» **Your goal**
Could you output the entries that follow exactly, omitting any pictures they contain?

» **Data records**
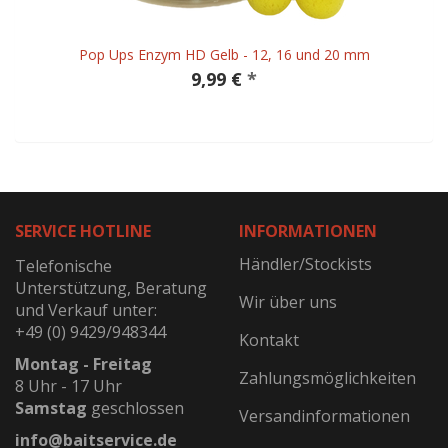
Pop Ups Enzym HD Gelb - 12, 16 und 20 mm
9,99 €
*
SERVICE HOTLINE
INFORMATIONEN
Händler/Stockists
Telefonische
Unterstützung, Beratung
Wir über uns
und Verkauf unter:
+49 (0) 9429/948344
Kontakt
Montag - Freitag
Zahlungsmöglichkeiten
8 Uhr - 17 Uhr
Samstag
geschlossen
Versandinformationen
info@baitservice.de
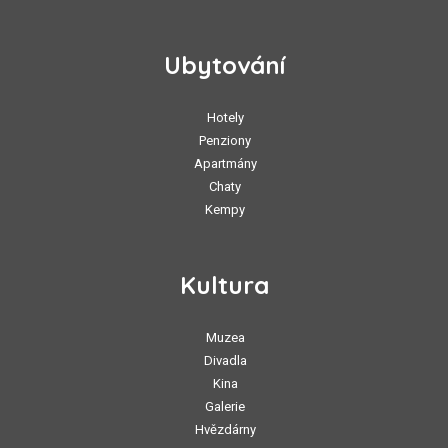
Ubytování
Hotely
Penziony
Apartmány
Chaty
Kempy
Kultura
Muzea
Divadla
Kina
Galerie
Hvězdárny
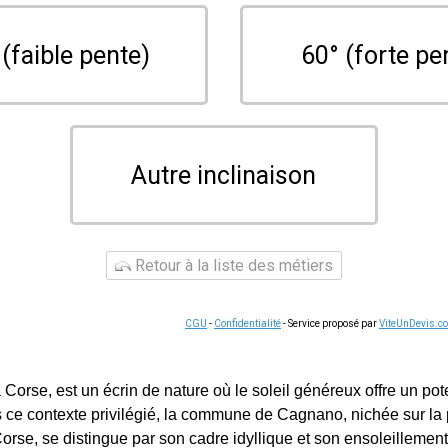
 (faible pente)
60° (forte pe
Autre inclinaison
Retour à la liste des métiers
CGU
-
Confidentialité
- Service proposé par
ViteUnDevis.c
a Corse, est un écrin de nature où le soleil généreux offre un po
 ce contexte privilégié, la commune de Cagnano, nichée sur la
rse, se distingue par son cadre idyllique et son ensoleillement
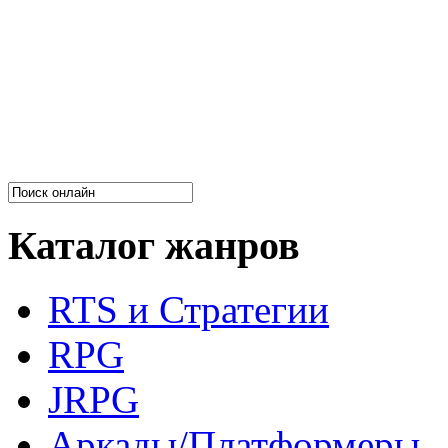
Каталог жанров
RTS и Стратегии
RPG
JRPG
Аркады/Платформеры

» **Exercise result**
Pop Ups Enzym HD Gelb - 12, 16 und 20 mm
9,99 €
*
SERVICE HOTLINE
INFORMATIONEN
Händler/Stockists
Telefonische
Unterstützung, Beratung
Wir über uns
und Verkauf unter:
+49 (0) 9429/948344
Kontakt
Montag - Freitag
Zahlungsmöglichkeiten
8 Uhr - 17 Uhr
Samstag
geschlossen
Versandinformationen
info@baitservice.de
Ubytování
Hotely
Penziony
Apartmány
Chaty
Kempy
Kultura
Muzea
Divadla
Kina
Galerie
Hvězdárny
 (faible pente)
60° (forte pe
Autre inclinaison
Retour à la liste des métiers
CGU
-
Confidentialité
- Service proposé par
ViteUnDevis.c
a Corse, est un écrin de nature où le soleil généreux offre un po
 ce contexte privilégié, la commune de Cagnano, nichée sur la
rse, se distingue par son cadre idyllique et son ensoleillement
Каталог жанров
RTS и Стратегии
RPG
JRPG
Аркады/Платформеры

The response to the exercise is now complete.